The plot takes most of its cues from the 2013 TV series of the same name. Max McGrath (Ben Winchell) has recently moved into a new town, where his long-deceased father once worked as a scientist. So far, it’s going well. He’s made a new friend at school, the lovely and helpful Sofia (Ana Villafañe), and met his dad’s best friend Miles (Andy García) who tells him about his father’s history and research. As Max’s otherwise doting mother, Molly (Maria Bello), has been oddly mum about his father his whole life, Max eats up all the information he can find. Then Max suddenly starts giving off blue sparkly energy. In addition a tiny, flying alien robot with no memory named Steel (voiced by Josh Brener) conveniently shows up, saying he needs the energy Max gives off to live. If Max’s energy builds up too much, he’ll die, so they're stuck with each other.

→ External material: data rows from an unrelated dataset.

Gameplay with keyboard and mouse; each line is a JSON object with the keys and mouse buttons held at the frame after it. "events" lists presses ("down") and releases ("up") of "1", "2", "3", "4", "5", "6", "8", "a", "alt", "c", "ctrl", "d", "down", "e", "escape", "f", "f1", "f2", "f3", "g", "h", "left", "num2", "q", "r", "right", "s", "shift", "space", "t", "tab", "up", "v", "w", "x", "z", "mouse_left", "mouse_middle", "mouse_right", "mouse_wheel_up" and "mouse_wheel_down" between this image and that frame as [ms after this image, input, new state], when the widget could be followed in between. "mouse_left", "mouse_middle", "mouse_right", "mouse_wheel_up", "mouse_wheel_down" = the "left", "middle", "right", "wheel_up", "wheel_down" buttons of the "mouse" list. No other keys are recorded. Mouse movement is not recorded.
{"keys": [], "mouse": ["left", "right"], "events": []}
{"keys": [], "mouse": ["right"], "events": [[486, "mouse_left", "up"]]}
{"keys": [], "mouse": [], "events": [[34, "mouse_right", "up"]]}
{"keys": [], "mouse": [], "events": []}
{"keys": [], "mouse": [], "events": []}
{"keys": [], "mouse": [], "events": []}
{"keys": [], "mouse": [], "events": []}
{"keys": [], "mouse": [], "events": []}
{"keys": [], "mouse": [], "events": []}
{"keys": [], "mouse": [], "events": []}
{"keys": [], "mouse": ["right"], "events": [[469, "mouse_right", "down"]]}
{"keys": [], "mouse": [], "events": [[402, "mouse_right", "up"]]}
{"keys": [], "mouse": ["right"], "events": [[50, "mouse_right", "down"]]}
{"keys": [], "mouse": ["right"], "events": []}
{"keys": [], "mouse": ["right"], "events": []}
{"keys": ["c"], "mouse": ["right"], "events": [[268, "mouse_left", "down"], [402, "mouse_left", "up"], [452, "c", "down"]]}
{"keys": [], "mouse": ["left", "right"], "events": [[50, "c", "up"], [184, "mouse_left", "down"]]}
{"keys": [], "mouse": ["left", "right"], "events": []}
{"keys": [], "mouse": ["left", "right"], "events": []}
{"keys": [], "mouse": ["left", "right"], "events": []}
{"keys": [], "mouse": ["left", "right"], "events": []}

Together, they make the hero Max Steel, according to the title at least, because at no point do they call themselves that. The pair must learn to work together and master their generic superpowers before a group of evil aliens come to kill the pair and take over the world, as evil aliens do.

Despite the premise sounding like the Saturday morning cartoon it’s based on, the film itself has a realistic, somber tone, maybe in part because it was cheaper that way. The colors are muted, the camera subtly shakes to give it that “home-movie” vibe, the music is either poignant or dramatic and the characters are prone to stare off into the distance monologuing about love and loss.

Not every superhero is Batman. Not everything has to be realistic and dramatic, especially when it’s based on an action cartoon meant for tweens. What could have been a fun romp ends up being a slog thanks to the clashing tone.

The fight scenes, all two of them, are unimpressive to look at and hard to follow. The final battle has the heroes throw down with the surprise main villain in a dimly lit room with choppy camerawork that’s all too often used in lieu of actual fight choreography. The long scenes of people talking are too boring for the little kids to stay interested, and too poorly acted for the adults to take any enjoyment from.

Not to say it’s all bad. For one, the effects are great; energy flows off Max like water, and Steel feels like a believable part of the world instead of a special effect. There also seems to be a worthy theme about being honest with your loved ones. Two separate characters keep secrets from each other in order to protect the other person, only to find that a great deal could have been avoided if they hadn’t kept secrets at all.

Other than that, there’s just nothing to like. Max is your generic high school teen who’s clearly too old to actually be in high school, and otherwise has nothing going for him. Steel manages to avoid being annoying, except for a few scenes in school, but doesn’t leave an impression either.

In fact, nobody leaves an impression. There are no interesting performances here, good or bad. Max talks to his mom about what it’s like to miss a father he’s never known, and the resulting scene is, at best, adequate. Sofia talks about her homelife, Steel tries to recall his memories and there’s a third act misunderstanding. It’s all tolerable but not at all memorable.

With nothing that makes it stand out and a half-hearted marketing campaign, this film is destined to be soon forgotten by the few who even noticed it in the first place.